Currently, the museum is undergoing some major changes. This will take place over the next four years and will focus on the real and virtual. They plan on building connections across all topics and accompanying exhibits that embed a culture of discovery, delight, inquiry, and authority. The focus is on Indigenous histories, as well as their cultures. This expands into European settlements, as well as the interaction with their environments. Established in 1980, this museum is publicly funded, as a statutory authority in the Commonwealth Arts portfolio. The Governor-General appoints a Director to the museum. They have numerous photos with a title underneath, in which to click on to find more information on the topic at hand. Each section appears to be thorough and provides transparency.

The museum has a section titled Indigenous Reference Group.

“The primary role of the Indigenous Reference Group (formerly the Indigenous Advisory Committee) of the National Museum of Australia Council is to provide expert Indigenous advice to the Council regarding the Museum’s activities that represent and serve the interests of Aboriginal and Torres Strait Islander peoples and the broader Australian community” (, 2021).

Below is just a sampling of informational categories that this museum contains. There seems to be no shortage of information. I was astounded at all the topics. In the past, I’ve only gotten a brochure or heard about an exhibit via news, television, or academia. I feel that visitors would not take the time to research in-depth exhibits. I could be wrong, especially with the pandemic and restricted movements. This may depend on interests and educational levels of visitors. This could be a topic unto itself. My question: Would you take the time to explore a museums website in-depth, as well as its stance on controversial exhibits?

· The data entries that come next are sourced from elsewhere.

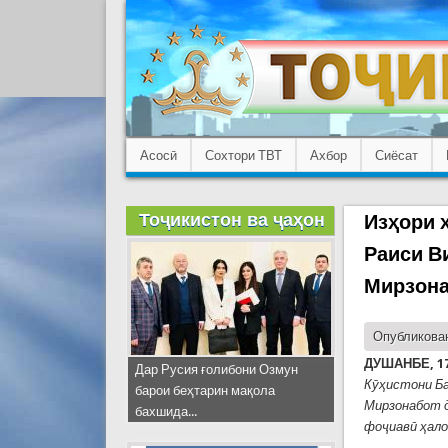
Асосӣ
Сохтори ТВТ
Ахбор
Сиёсат
Тоҷикистон ва ҷаҳон
Изҳори 
Раиси В
Мирзон
Опубликован
ДУШАНБЕ, 17
Дар Русия ғолибони Озмун
Кӯҳистони Ба
барои беҳтарин мақола
Мирзонабот д
бахшида...
фоҷиавӣ ҳало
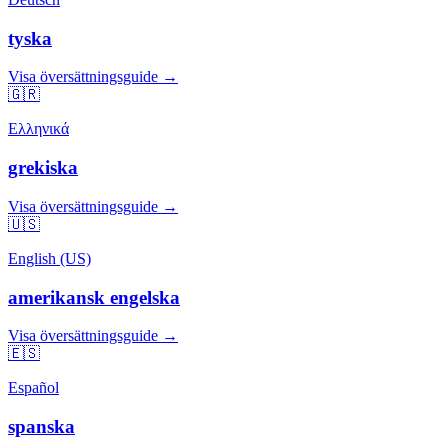
tyska
Visa översättningsguide →
🇬🇷
Ελληνικά
grekiska
Visa översättningsguide →
🇺🇸
English (US)
amerikansk engelska
Visa översättningsguide →
🇪🇸
Español
spanska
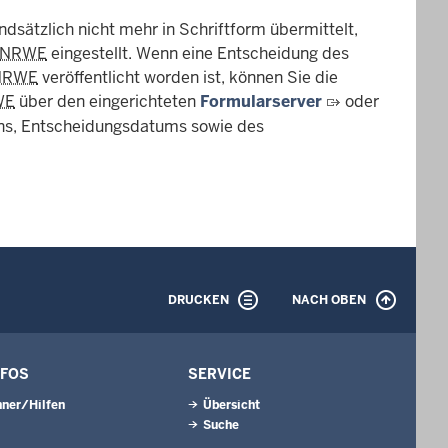
dsätzlich nicht mehr in Schriftform übermittelt,
NRWE
eingestellt. Wenn eine Entscheidung des
NRWE
veröffentlicht worden ist, können Sie die
WE
über den eingerichteten
Formularserver
oder
ns, Entscheidungsdatums sowie des
DRUCKEN
NACH OBEN
NFOS
SERVICE
ner/Hilfen
Übersicht
Suche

3 Thoughts to “4: Governance Discussion”

  1. Erin Gingrich

    That is a lot of information! And I am happy to see the variety of topics that they cover on their website. To answer your question: I typically do not research museums heavily before my visits, nor do I frequent museum websites (unless they provide grants). Being an artist I am very object and experience based in my motivations in visiting museums and I don’t really take the time to investigate the institutions that I visit casually (museums that I have worked with are a different story). Being an Alaskan I have tried to take almost every opportunity to see a new museum with an Art or Culture or Natural History collection. That being said, there have been exhibits that I’ve seen that I was not prepared for and I found myself very challenged by them. I’m not sure if I had looked ahead if these challenges would have been made more clear to me or not, and I can’t recall if there was adequate signage in place in these cases. I have taken these experiences as lessons for me to learn and pay deeper attention to what it is I will be looking at and what I will be participating in by seeing these kinds of exhibits. I do feel that museum maps, information guides and websites should inform visitors of challenging exhibits and why they chose to exhibit such sensitive materials. Quyana!

  2. Angela Linn

    It’s fascinating to see how other countries govern their museums! Thanks for digging into this one. Australia has been very progressive, along with New Zealand and Canada, in updating the way they run their museums and their view on meaningful consultation and co-management of their collections. I’m glad you brought this one to light!

  3. Tony Thompson

    Hi, Barbara!

    Great post about governance! This museum sounds very interesting; I’d love to visit some time! I appreciate the detail of their purpose and mission state as well as their commitment to respectfully and accurately representing the Indigenous people of Australia. To answer your question, prior to the whole COVID mess, I rarely explored a museums website before visiting. However, having spent the better part of a year in my apartment, the next time I visit a new museum you better believe I will have explored the website, printed a map, and have a very detailed and extensive plan-of-action. I think before I took the opportunity to visit a new museum for granted and I definitely was present and enjoyed the experience, but now I think I will optimize each experience a bit better to get the absolute most out of the experience. Great question!